Coil, 54... Lever, 55... Spring, 56...
... Iron core, 57 ... Regulation lever, 58 ... Swing lever, 59 ... Spring, 60 ... Gear, 61 ... Gear, 62 ... Mode switch, 63, 64 ... Switch, 65 ... Gear, 66 ,67...Head,
68...pinch roller, 69...head board spring.

Claims (1)

[Scope of Claims] 1. A first motor that rotates a capstan to drive the tape to travel at a constant speed, and a second motor that is provided separately from the first motor and capable of forward and reverse rotation;
A head board on which a head etc. is mounted and which reciprocates to control the pressure contact of the pinch roller to the capstan, and a pair of gears that are always engaged with a gear coaxial with a rotating body driven by the second motor. A power transmission mechanism having a rotary gear and capable of oscillating in accordance with the rotational direction of the second motor, and a main gear meshed with the pair of rotary gears, a first drive mechanism for reciprocating the head board; and a second drive mechanism.
a pulley that is coaxial with a gear that is always meshed with a gear driven by the motor and that can be rotated into contact with a pair of reel stands depending on the rotational direction of the second motor; The second one is used to send the tape to the reel stand to bring the tape into a high-speed feeding state.

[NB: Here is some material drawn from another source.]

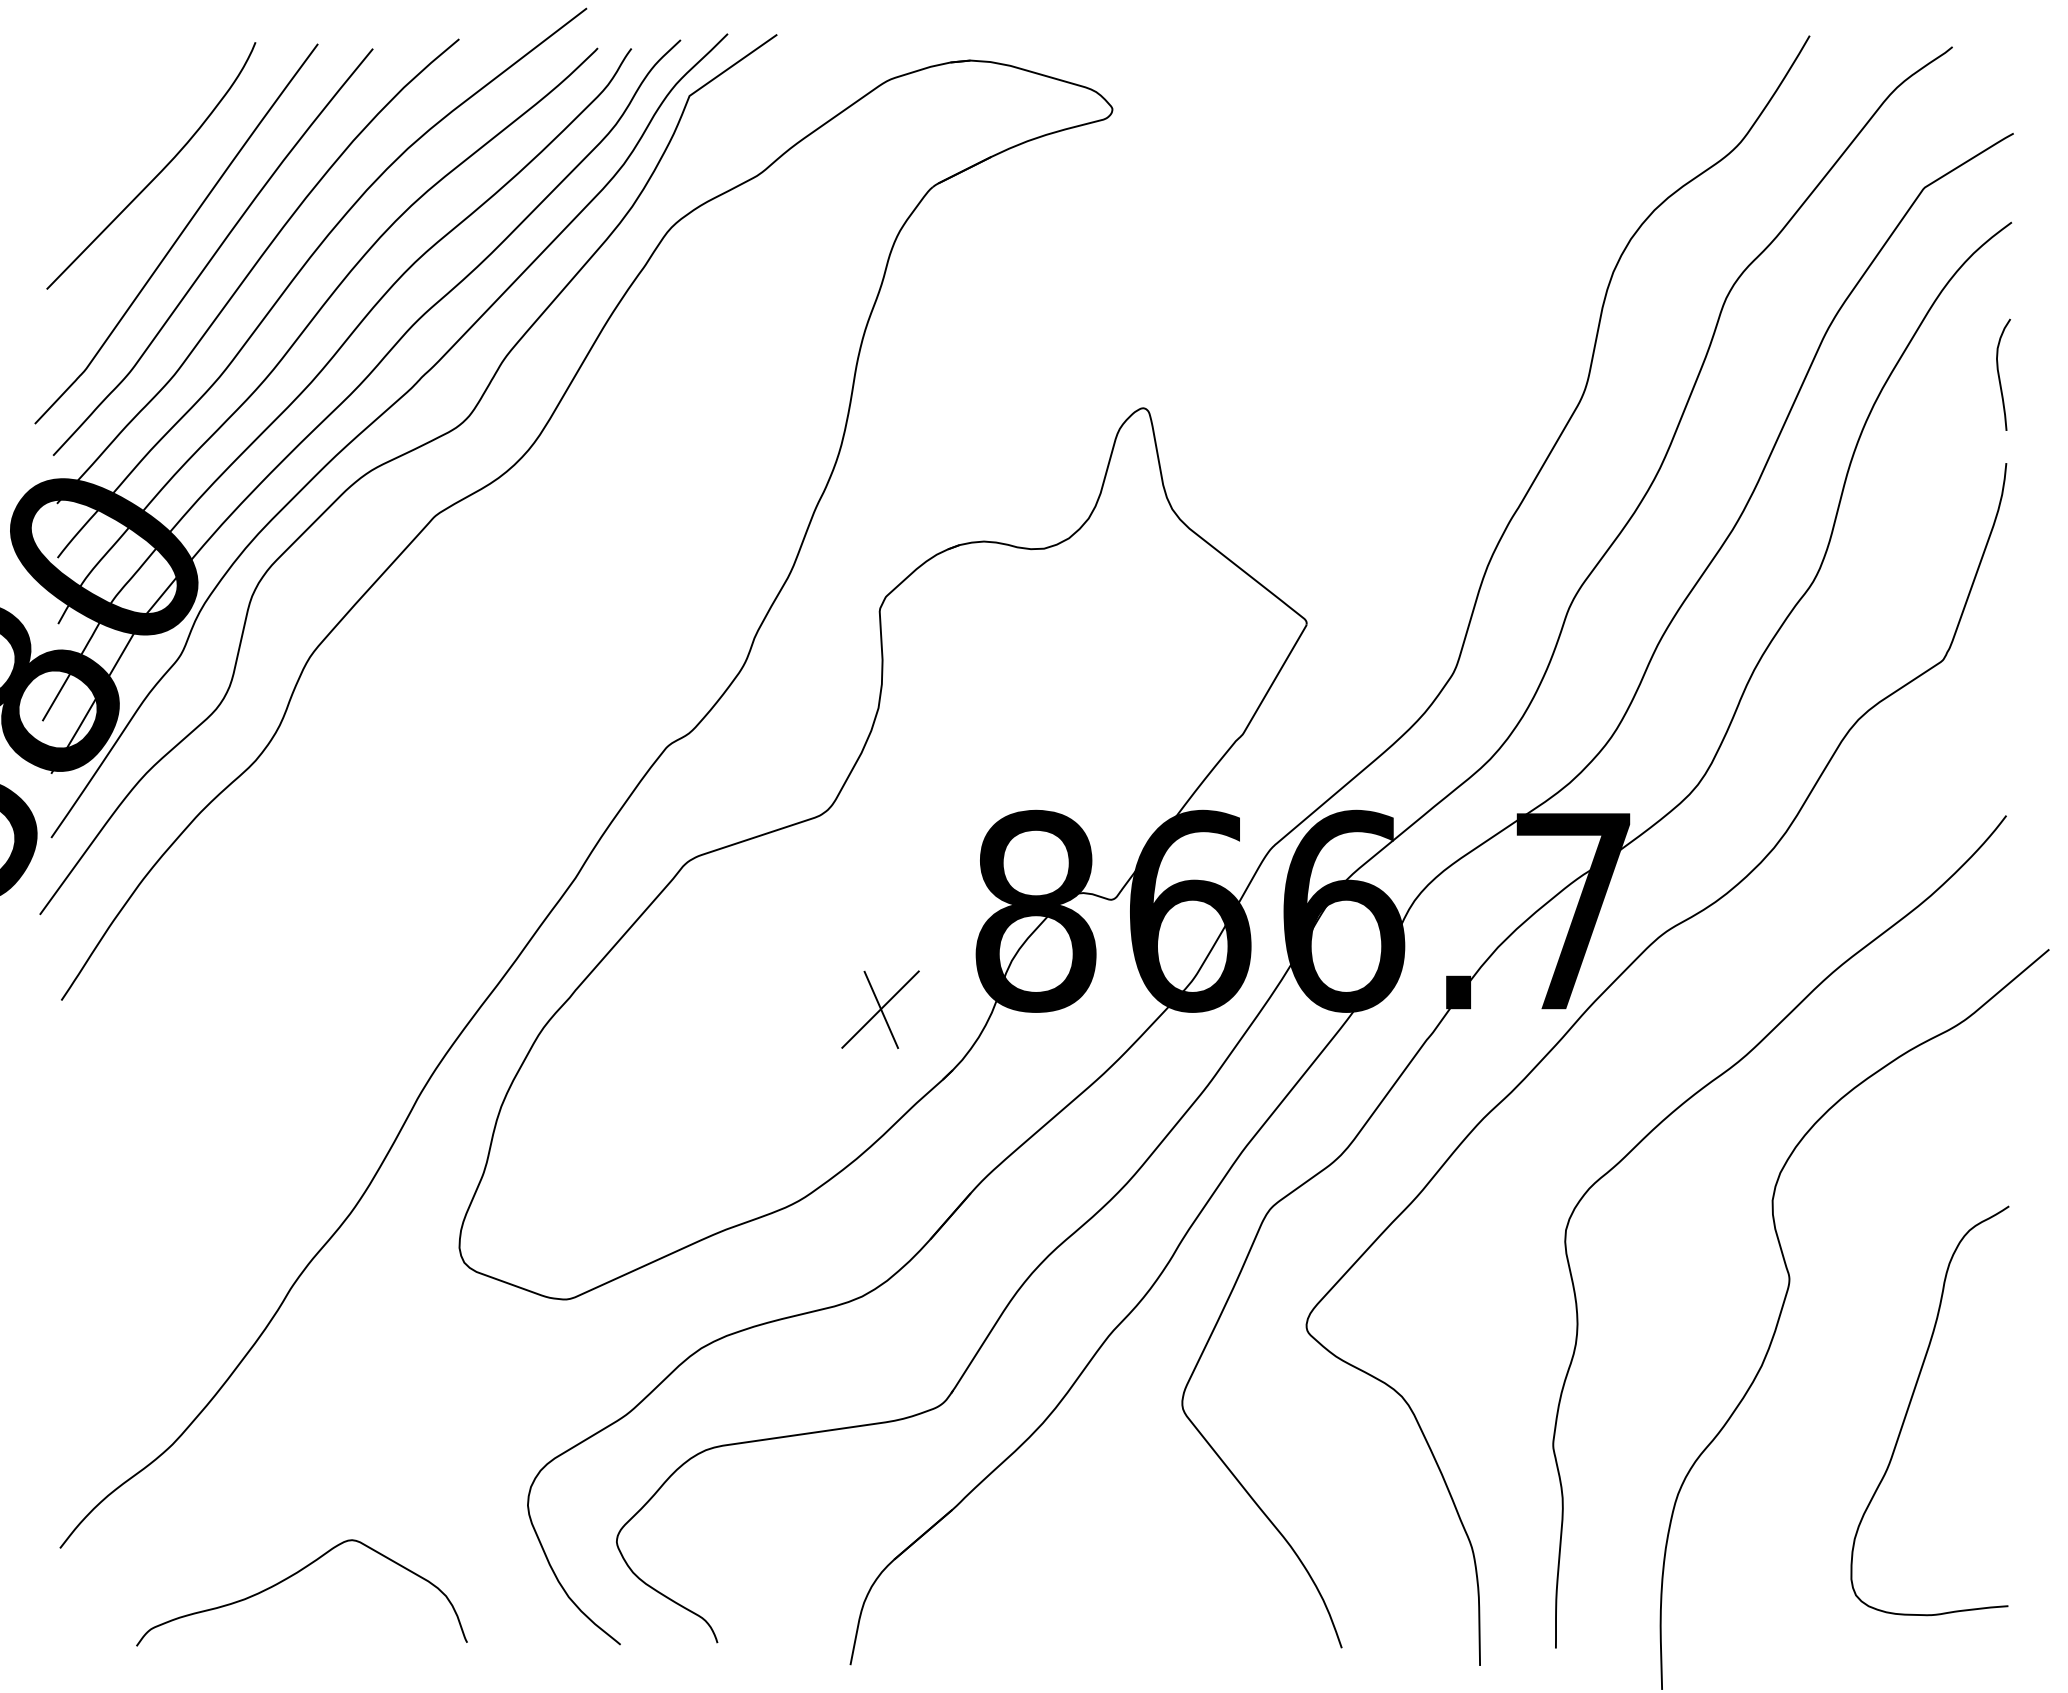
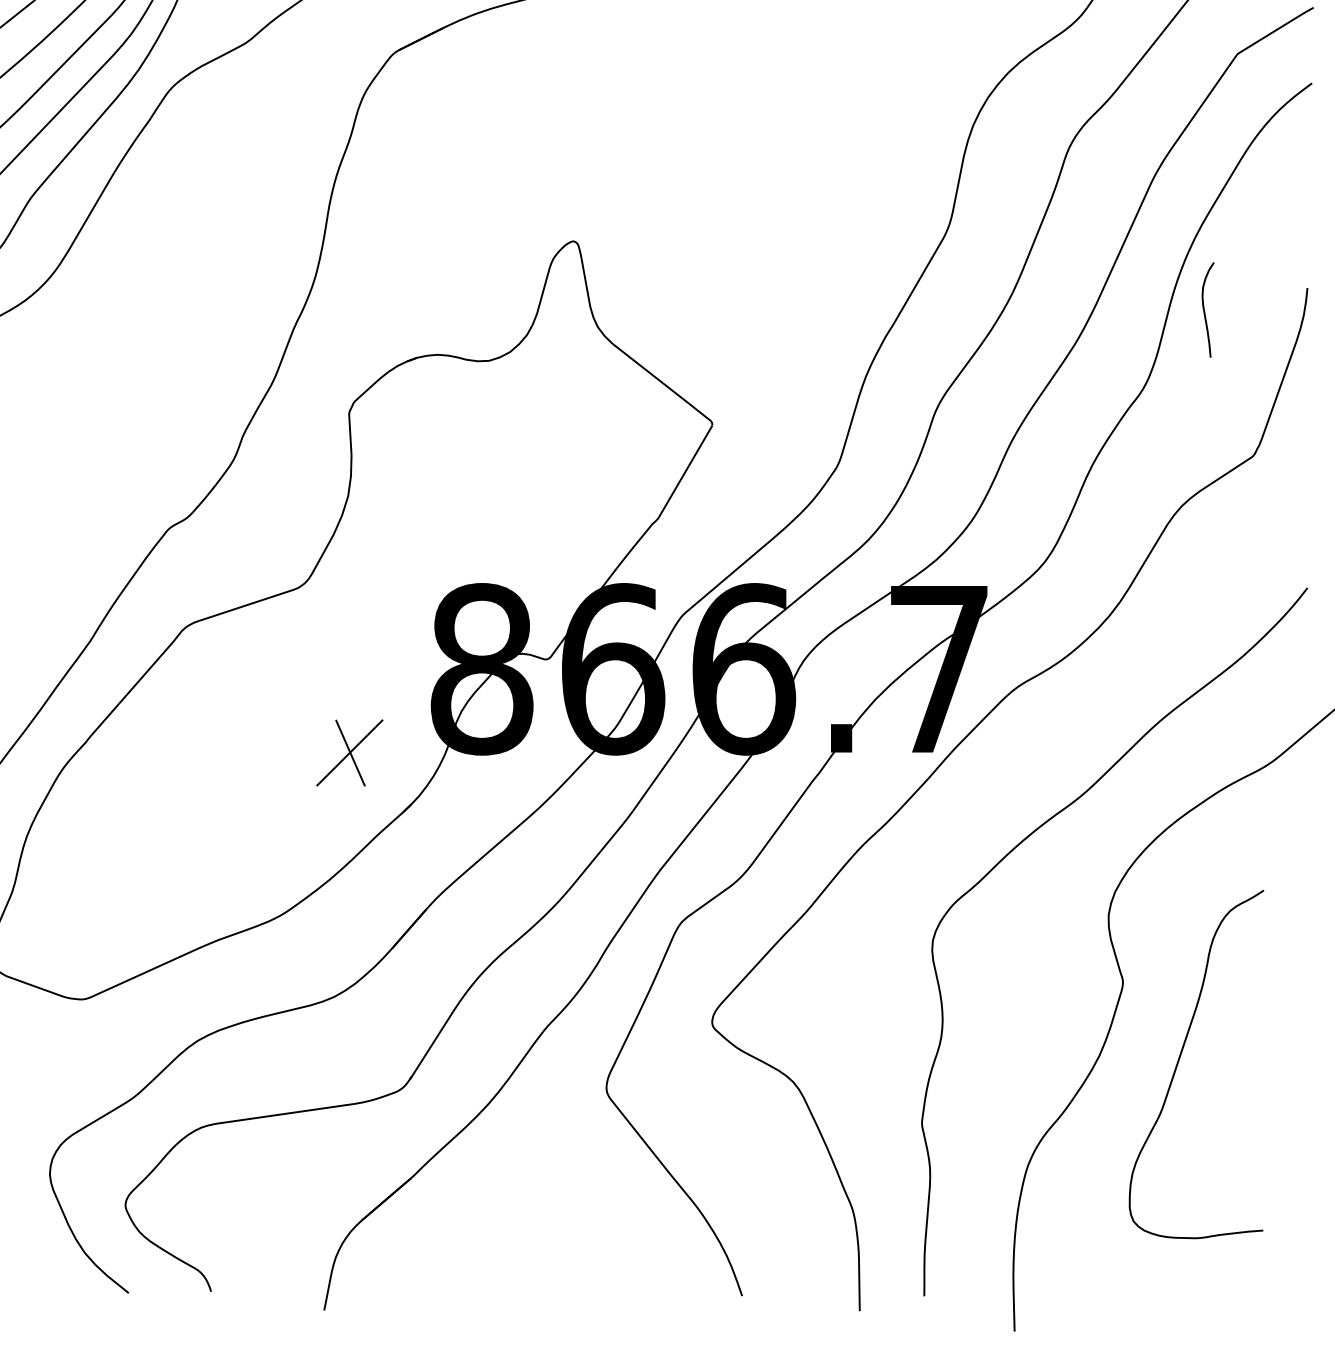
curve: (1999, 374) -> (1204, 309), moved
curve: (1910, 1405) -> (1179, 1059), moved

The drive mechanism is in an engaging relationship with the swing lever constituting the second drive mechanism, and when the pulley is in a first position that prevents rotation of the pair of reel stands, the pulley is engaged with the swing lever constituting the second drive mechanism. a brake mechanism that restricts the pulley to a position away from the reel base and allows the pulley to come into contact with the pair of reel bases when the pulley is in a second position that allows rotation of the pair of reel bases; a second switching mechanism for switching the second drive mechanism between an operating state and a non-operating state by shifting it to a first and second position; By shifting the first drive mechanism between a first position where the gears do not mesh with the main gear and a second position where one of the pair of rolling gears meshes with the main gear, the first drive mechanism is brought into an operating state and a non-operating state. and a first switching mechanism for switching the head board to the head board, and when the first switching mechanism is in operation, the first drive mechanism moves the head board forward or backward by the rotation of the second motor, and the head board moves back and forth. a tip of a swinging lever constituting the second drive mechanism so as to shift the brake mechanism to the second position when the board is moved to the forward position and simultaneously prohibit the operation of the second drive mechanism; into the recess of the head board, and on the other hand,
A magnetic recording and reproducing device configured to rotate the reel stand at high speed by a second drive mechanism by rotation of a second motor when the second switching mechanism is in an operating state. 2. The magnetic recording and reproducing device according to claim 1, wherein the switching mechanism is constituted by electromagnetic driving means.